-- Testo estratto --

(ASCA) - Milano, 14 dic - Chi accusa Piaggio di aver
presentato un piano industriale ''poco ambizioso'', dovrebbe
tener conto dei risultati ottenuti dal gruppo di Pontedera
alla luce della crisi economica che sta investendo grandi
settori delle economie mature. Questo, in sintesi, il
ragionamento sviluppato dal presidente e Ad di Piaggio,
Roberto Colaninno, durante la conferenza stampa che ha
seguito la presentazione del piano industriale a investitori
e analisti.

-- Dati forniti --
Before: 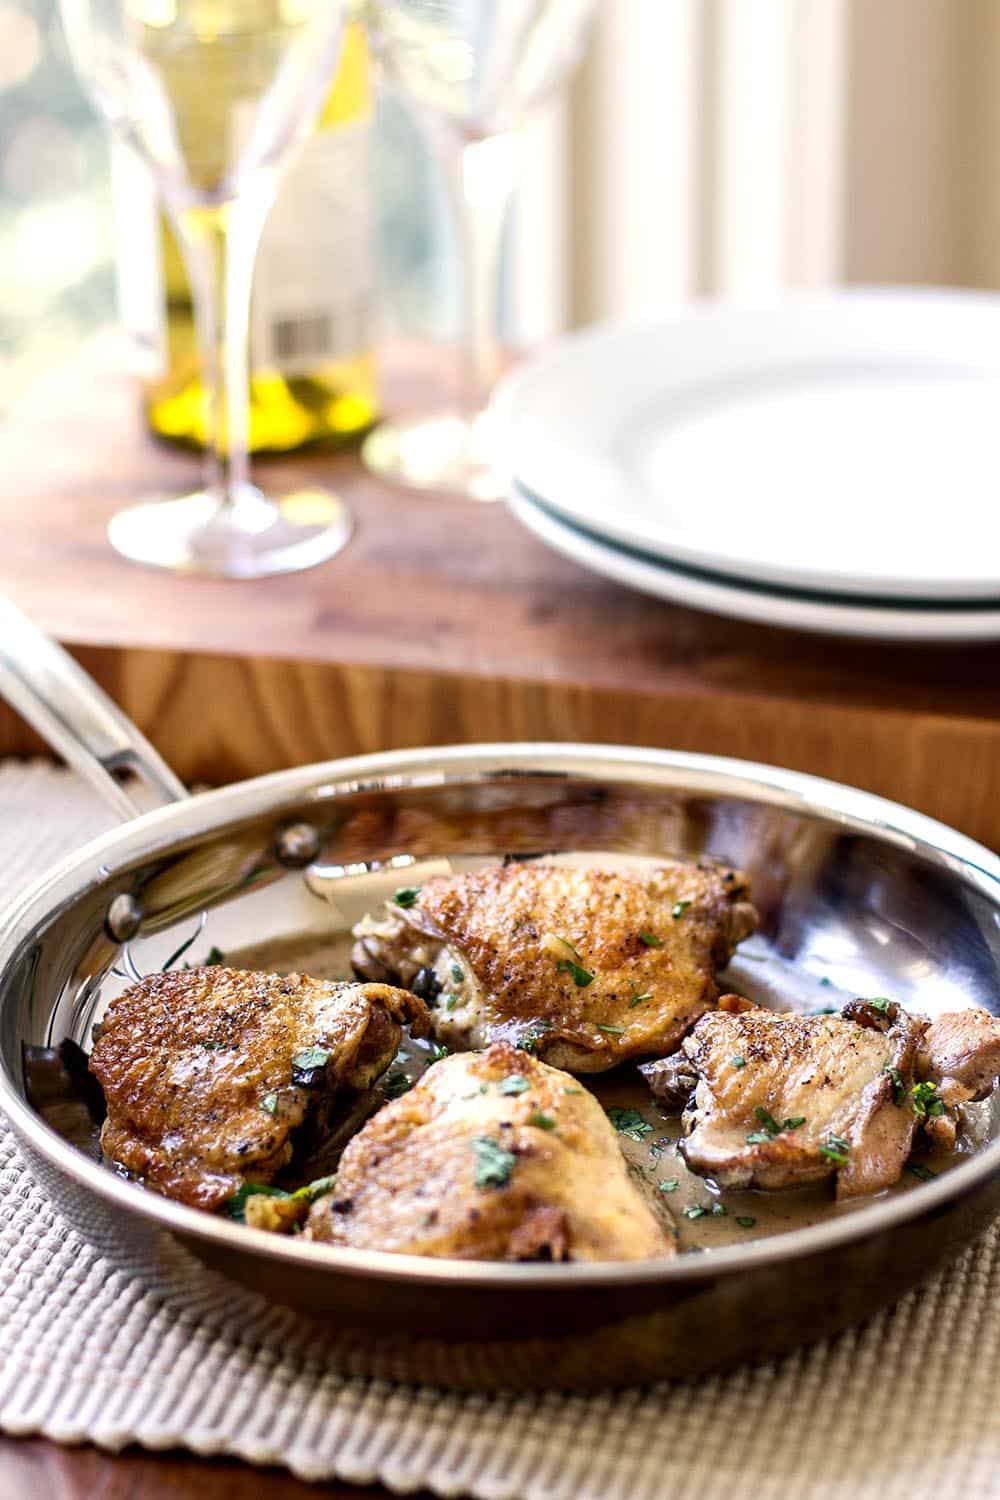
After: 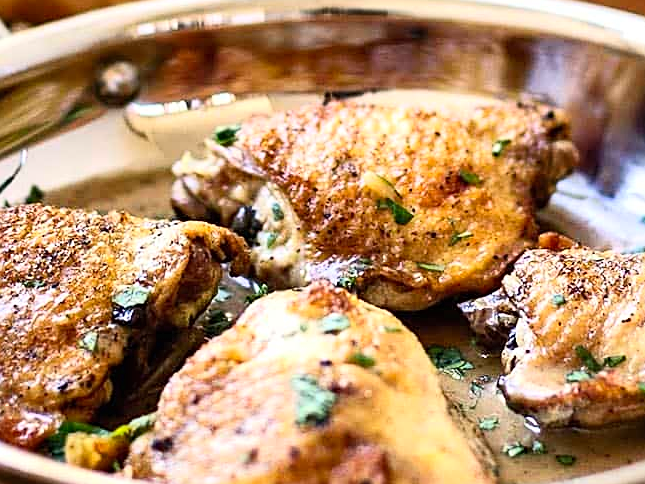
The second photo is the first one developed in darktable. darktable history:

-- Compiti richiesti --
1. Le affermazioni (a), (b) e (c) concordano con l'articolo sul piano industriale di Piaggio? Rispondi sì o no a ciascuna e cita le parole decisive dell'articolo.
(a) Roberto Colaninno è presidente e amministratore delegato di Piaggio.
(b) Il piano industriale è stato presentato a investitori e analisti.
(c) Colaninno ha espresso il suo ragionamento in un'intervista televisiva.
2. Come prosegue l'articolo sul piano industriale di Piaggio? Scrivine il seguito a partire dalla frase successiva all'ultima riportata.

-- Risultati per compito --
1.
(a) Sì: "presidente e Ad di Piaggio, Roberto Colaninno".
(b) Sì: "la presentazione del piano industriale a investitori e analisti".
(c) No: "durante la conferenza stampa".

2.
''I risultati che stiamo ottenendo - ha osservato
l'industriale mantovano - vanno al di la' di quello che
sarebbe logico aspettarsi con cio' che sta succedendo nel
mondo''. In pratica, a giudizio di Colaninno, l'andamento del
gruppo di Pontedera ''dipende anche da quello che sta
succedendo all'esterno''. La crisi economica, infatti, ha
introdotto profondi cambiamenti soprattutto in termini di
previsioni del budget: ''Se uno fa un budget di un anno - ha
osservato ancora il numero uno di Piaggio - e' quasi sicuro
di sbagliare, con un budget a 4 anni tutto cio' diventa
abbastanza evidente''. Da considerare anche, secondo
Colaninno, ''la complessita' del gruppo Piaggio'' anche alla
luce della ''varieta' dei modelli e dei colori''.